What is expected
How many lines in the records below contain the word "size"? Answer with the number alone.

Source information
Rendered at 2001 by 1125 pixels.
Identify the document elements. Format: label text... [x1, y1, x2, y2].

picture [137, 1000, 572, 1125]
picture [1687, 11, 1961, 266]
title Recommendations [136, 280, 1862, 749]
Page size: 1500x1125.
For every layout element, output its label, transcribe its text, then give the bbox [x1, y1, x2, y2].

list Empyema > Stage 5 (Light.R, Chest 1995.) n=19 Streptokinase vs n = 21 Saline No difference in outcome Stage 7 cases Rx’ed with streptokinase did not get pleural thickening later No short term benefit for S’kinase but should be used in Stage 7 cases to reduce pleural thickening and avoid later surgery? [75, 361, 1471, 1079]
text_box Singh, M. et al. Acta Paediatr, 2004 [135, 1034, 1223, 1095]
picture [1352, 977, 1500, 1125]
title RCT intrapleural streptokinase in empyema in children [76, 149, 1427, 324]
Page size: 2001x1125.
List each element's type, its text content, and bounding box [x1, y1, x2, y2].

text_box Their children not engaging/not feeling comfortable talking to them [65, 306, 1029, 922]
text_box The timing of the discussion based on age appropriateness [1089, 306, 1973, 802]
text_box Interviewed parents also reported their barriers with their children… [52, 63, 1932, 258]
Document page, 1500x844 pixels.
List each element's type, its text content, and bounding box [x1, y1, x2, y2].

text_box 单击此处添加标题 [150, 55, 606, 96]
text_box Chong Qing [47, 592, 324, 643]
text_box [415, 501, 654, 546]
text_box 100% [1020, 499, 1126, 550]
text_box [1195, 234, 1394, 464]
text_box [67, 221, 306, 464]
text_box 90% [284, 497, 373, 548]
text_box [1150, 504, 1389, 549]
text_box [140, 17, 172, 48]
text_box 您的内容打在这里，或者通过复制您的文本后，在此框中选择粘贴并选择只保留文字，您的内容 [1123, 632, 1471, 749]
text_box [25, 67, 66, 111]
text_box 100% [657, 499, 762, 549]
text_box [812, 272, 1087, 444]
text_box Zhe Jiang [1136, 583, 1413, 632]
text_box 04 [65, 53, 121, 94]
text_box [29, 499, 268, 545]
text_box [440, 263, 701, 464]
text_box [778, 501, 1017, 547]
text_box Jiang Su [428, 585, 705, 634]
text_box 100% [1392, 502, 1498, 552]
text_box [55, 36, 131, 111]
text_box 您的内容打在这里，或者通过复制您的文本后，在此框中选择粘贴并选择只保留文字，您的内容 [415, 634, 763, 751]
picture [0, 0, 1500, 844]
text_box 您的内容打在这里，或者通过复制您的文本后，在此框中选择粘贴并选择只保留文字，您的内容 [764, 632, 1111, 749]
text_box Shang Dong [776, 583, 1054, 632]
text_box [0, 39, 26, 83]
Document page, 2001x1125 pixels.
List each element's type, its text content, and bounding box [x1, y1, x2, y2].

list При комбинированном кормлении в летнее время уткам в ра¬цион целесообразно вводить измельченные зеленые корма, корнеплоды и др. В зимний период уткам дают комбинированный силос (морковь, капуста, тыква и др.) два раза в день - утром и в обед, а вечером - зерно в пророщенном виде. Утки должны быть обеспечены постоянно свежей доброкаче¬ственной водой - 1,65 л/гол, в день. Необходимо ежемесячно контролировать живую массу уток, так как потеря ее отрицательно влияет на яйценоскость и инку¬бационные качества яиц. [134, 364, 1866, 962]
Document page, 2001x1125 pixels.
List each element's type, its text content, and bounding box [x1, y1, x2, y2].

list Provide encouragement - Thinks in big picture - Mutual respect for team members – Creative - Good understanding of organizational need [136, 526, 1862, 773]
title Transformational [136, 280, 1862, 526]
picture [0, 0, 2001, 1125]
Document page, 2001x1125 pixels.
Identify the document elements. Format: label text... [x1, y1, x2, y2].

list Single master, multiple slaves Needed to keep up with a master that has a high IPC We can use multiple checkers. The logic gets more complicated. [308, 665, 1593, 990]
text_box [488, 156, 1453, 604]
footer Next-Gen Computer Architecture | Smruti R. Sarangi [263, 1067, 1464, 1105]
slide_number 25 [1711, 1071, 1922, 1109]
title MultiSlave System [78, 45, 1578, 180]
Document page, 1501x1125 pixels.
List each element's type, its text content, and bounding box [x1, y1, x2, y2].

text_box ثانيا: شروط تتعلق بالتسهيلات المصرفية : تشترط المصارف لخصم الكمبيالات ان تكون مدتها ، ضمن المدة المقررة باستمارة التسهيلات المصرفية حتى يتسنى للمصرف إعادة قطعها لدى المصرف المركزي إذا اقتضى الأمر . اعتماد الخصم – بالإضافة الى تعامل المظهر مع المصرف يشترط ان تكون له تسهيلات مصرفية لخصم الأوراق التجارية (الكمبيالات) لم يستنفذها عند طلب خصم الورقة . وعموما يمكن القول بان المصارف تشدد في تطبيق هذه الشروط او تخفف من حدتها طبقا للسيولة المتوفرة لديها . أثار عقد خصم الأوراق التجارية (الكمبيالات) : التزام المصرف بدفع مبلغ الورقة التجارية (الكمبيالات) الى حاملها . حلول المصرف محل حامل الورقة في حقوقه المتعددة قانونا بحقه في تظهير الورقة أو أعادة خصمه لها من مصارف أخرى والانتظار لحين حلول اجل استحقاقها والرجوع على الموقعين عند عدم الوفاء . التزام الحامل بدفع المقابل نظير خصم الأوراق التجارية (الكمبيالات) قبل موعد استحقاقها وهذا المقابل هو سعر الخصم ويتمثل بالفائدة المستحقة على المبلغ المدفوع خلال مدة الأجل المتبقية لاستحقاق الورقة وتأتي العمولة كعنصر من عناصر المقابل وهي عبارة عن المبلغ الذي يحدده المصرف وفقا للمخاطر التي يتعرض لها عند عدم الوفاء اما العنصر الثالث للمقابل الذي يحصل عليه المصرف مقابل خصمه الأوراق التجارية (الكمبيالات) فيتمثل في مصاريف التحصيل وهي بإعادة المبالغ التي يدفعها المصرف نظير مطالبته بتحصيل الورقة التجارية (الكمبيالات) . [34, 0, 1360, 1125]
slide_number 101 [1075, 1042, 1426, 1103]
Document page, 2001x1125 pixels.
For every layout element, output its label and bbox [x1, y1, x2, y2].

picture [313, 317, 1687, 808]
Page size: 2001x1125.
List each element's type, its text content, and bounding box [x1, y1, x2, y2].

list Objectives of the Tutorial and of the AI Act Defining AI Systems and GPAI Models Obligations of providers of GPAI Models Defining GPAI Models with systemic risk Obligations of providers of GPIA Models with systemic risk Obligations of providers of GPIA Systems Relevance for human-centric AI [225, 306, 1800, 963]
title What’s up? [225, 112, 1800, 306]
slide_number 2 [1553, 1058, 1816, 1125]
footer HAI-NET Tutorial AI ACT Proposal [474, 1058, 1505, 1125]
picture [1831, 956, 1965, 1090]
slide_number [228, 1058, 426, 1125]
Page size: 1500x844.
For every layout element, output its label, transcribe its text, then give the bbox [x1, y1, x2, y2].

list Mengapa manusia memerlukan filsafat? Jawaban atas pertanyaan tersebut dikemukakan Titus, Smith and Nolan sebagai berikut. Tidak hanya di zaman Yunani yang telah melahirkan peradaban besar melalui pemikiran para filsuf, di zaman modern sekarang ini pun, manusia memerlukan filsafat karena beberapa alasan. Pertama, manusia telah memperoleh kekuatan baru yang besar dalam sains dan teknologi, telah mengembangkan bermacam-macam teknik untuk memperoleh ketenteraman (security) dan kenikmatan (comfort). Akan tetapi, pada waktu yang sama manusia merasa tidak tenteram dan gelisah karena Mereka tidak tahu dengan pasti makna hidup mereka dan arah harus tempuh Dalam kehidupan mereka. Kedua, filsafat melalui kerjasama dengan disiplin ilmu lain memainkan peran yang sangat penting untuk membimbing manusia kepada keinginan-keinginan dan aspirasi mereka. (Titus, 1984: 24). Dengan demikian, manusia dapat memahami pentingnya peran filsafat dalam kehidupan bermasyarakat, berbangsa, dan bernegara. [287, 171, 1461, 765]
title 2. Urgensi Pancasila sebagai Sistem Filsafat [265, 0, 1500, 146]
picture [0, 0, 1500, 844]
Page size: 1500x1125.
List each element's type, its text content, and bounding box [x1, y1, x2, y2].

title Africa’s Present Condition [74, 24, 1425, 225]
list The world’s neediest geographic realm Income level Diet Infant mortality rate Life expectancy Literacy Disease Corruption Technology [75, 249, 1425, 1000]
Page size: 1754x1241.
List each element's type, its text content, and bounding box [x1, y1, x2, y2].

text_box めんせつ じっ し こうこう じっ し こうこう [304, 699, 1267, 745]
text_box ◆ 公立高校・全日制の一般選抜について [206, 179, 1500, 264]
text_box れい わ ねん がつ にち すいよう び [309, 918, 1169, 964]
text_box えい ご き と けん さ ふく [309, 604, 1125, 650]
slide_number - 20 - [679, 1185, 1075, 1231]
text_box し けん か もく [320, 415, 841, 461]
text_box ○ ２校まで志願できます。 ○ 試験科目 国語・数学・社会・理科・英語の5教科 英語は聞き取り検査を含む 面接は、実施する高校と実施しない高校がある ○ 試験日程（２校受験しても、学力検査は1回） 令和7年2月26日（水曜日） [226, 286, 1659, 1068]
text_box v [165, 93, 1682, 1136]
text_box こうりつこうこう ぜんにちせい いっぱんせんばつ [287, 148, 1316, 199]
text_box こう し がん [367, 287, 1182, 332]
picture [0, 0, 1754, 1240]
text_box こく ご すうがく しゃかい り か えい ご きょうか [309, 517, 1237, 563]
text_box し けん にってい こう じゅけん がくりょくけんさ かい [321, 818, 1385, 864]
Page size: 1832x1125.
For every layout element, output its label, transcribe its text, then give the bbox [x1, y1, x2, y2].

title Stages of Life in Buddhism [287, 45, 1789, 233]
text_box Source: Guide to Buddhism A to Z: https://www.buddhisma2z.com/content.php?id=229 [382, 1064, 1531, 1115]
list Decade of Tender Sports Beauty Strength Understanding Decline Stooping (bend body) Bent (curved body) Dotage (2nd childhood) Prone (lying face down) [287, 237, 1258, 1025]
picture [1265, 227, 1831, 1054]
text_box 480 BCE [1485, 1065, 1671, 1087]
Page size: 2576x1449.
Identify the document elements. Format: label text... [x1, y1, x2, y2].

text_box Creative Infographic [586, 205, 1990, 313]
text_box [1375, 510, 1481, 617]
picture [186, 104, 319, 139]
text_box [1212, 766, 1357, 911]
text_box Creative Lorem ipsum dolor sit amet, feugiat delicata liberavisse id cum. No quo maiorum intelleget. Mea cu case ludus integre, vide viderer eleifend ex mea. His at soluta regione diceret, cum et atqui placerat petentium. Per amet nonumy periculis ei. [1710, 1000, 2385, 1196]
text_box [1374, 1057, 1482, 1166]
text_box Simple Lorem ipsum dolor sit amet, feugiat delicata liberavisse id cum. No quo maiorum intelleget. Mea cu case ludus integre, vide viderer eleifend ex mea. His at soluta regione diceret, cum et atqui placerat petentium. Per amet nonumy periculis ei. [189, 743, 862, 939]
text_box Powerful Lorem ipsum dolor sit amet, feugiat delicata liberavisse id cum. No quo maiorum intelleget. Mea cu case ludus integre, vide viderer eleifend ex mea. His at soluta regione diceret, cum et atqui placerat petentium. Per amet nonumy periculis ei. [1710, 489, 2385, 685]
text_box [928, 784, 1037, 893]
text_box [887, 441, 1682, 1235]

Result below
8